# [Short task]
Quote every line of the entries below word for word, leaving out the pictures.

#### Supplied material

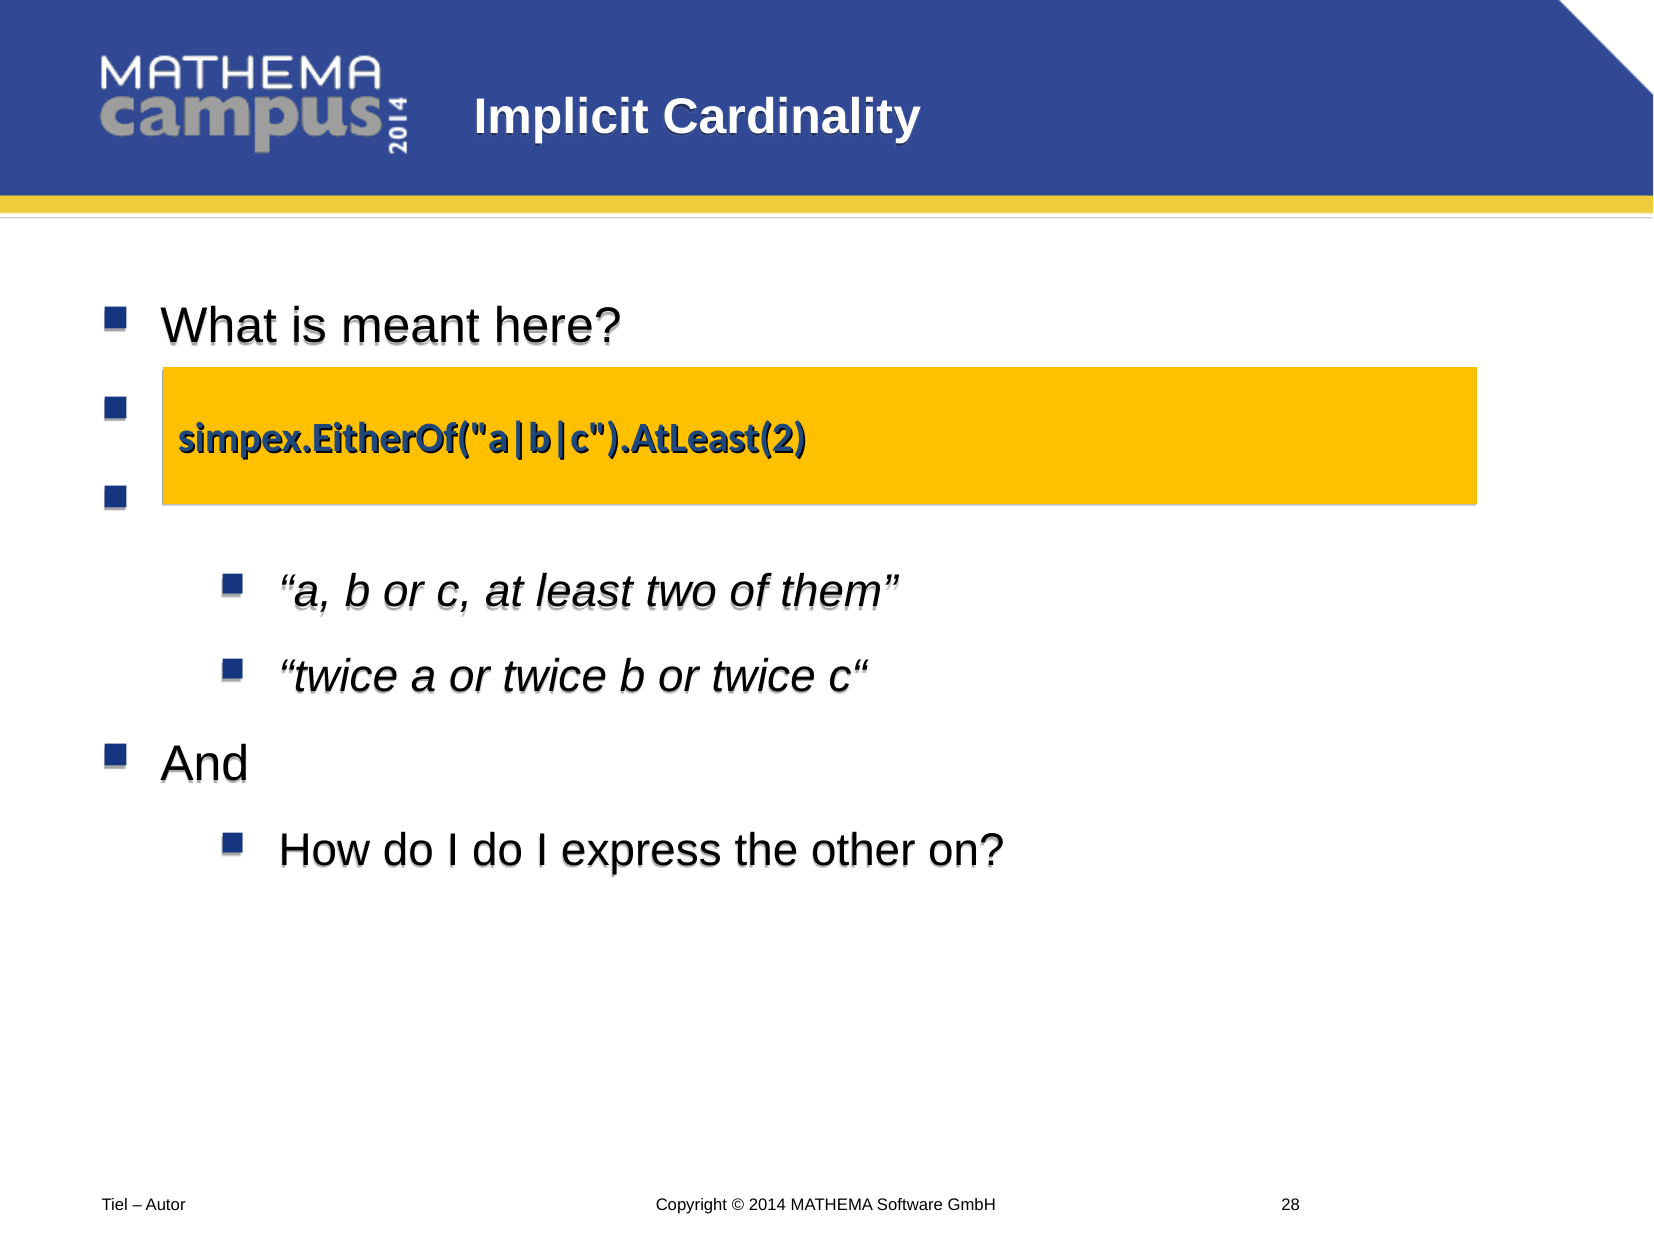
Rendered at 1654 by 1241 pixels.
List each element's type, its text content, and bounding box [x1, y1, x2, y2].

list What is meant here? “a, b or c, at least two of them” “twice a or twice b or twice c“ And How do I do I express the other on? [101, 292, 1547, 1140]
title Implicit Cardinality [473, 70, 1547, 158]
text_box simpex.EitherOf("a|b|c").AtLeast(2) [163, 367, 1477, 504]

########

# [Answer to this exercise]
Rendered at 1654 by 1241 pixels.
List each element's type, its text content, and bounding box [x1, y1, x2, y2].

list What is meant here? “a, b or c, at least two of them” “twice a or twice b or twice c“ And How do I do I express the other on? [101, 292, 1547, 1140]
title Implicit Cardinality [473, 70, 1547, 158]
text_box simpex.EitherOf("a|b|c").AtLeast(2) [163, 367, 1477, 504]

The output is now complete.